Sabe-se, porém, que o mesmo tema se encarna, mas com a amplitude
mais admirável, em Kirílov, personagem de Os possessos, outro
partidário do suicídio lógico. O engenheiro Kirílov declara em
algum lugar que quer acabar com a vida porque “é sua ideia”.
Entende-se bem que é preciso tomar a palavra na acepção
apropriada. É por uma ideia, um pensamento que ele se prepara para a
morte. É o suicídio superior. Progressivamente, ao longo de muitas
cenas em que a máscara de Kirílov se aclara pouco a pouco, o
pensamento mortal que a anima nos é exposto. O engenheiro, de fato,
retoma os raciocínios do Diário. Sente que Deus é
necessário e que é preciso demais que ele exista. Mas sabe que ele
não existe e que não pode existir. “Como você não compreende”,
exclama, “que aí existe uma razão suficiente para se matar?”
Essa atitude acarreta igualmente para ele algumas das consequências
absurdas. Ele aceita, por indiferença, deixar utilizar seu suicídio
em proveito de uma causa que despreza. “Esta noite decidi que isso
não me importava.” Prepara o gesto, afinal, com um sentimento
mesclado de revolta e liberdade: “Vou me matar para afirmar a minha
insubordinação, a minha nova e terrível liberdade.” Não se
trata mais de vingança, mas de revolta. Kirílov, portanto, é um
personagem absurdo – com essa reserva essencial, todavia, de que se
mata. Mas ele próprio explica essa contradição, e de tal modo que
revela ao mesmo tempo o segredo absurdo em toda a sua pureza.
Acrescenta realmente à sua lógica mortal uma ambição
extraordinária que dá ao personagem toda a sua perspectiva: quer se
matar para virar deus.
O
raciocínio é de uma clareza clássica. Se Deus não existe, Kirílov
é deus. Se Deus não existe, Kirílov deve se matar. Kirílov,
portanto, deve se matar para ser deus. Essa lógica é absurda, mas é
o que se precisa. Todavia, o interessante é dar um sentido a essa
divindade reconduzida à terra. Isso volta a esclarecer a premissa:
“Se Deus não existe, eu sou deus”, que ainda fica bastante
obscura. É importante observar, antes de tudo, que o homem que
apregoa essa pretensão insensata é bem deste mundo. Faz ginástica
todas as manhãs para cuidar da saúde. Comove-se com a alegria de
Chátov reencontrando a mulher. Num papel que se acha depois de sua
morte, pretende desenhar uma figura que “lhes” bota a língua de
fora. É pueril e colérico, apaixonado, metódico e sensível. Do
super-homem só tem a lógica e a ideia fixa, do homem todo o
registro.
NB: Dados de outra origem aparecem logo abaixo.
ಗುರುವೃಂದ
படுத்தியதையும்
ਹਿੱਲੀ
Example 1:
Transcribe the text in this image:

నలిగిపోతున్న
É ele, no entanto, que fala tranquilamente de sua
divindade. Não é louco, ou então Dostoiévski o é. Não é pois
uma ilusão de megalômano que o agita. E tomar as palavras no
sentido próprio seria ridículo, desta vez.
O
próprio Kirílov nos ajuda a compreender melhor. Sobre um problema
de Stavróguin ele esclarece que não fala de um deus homem.
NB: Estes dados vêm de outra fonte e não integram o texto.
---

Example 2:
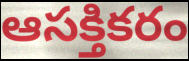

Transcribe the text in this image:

ఆసక్తికరం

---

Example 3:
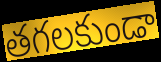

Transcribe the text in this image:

తగలకుండా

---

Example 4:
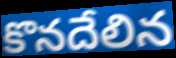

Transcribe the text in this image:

కొనదేలిన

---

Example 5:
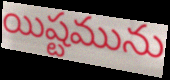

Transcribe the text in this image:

యిష్టమును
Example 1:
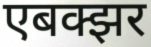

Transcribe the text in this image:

एबक्झर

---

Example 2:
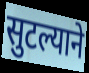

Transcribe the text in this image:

सुटल्याने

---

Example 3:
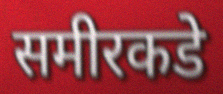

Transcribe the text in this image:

समीरकडे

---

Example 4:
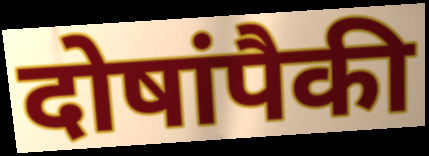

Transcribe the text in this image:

दोषांपैकी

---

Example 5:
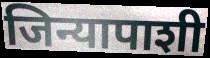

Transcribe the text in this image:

जिन्यापाशी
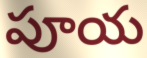
పూయ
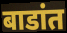
बाडांत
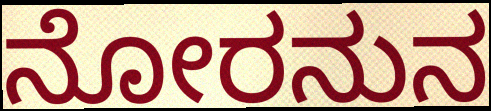
ನೋರನುನ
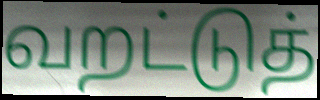
வறட்டுத்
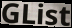
GList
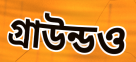
গ্রাউন্ডও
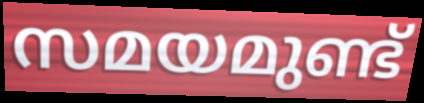
സമയമുണ്ട്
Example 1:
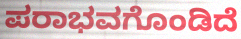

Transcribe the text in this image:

ಪರಾಭವಗೊಂಡಿದೆ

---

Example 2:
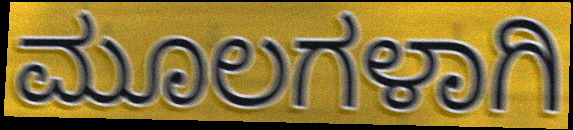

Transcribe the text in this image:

ಮೂಲಗಳಾಗಿ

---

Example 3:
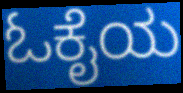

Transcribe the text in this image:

ಓಕೈಯ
Poderíamos pensar que é pela preocupação de se distinguir do
Cristo. Mas trata-se, na verdade, de anexá-lo. Kirílov efetivamente
imagina um momento em que Jesus, morrendo, não se tornou a achar
no paraíso. Descobriu, então, que sua tortura tinha sido
inútil. “As leis da natureza”, diz o engenheiro, “fizeram o
Cristo viver no meio da mentira e morrer por uma mentira”. Apenas
nesse sentido, Jesus encarna claramente todo o drama humano. É o
homem-perfeito, sendo o que realizou a condição mais absurda. Não
é o deus-homem, mas o homem-deus. Como ele, cada um de nós pode ser
crucificado e ludibriado – e o é, numa certa medida.
A
divindade de que se trata é, portanto, completamente terrena.
“Procurei durante três anos”, diz Kirílov, “o atributo da
minha divindade e o encontrei. O atributo da minha divindade é a
minha independência”. Percebe-se, daí em diante, o sentido da
premissa kiriloviana: “Se Deus não existe, eu sou deus.”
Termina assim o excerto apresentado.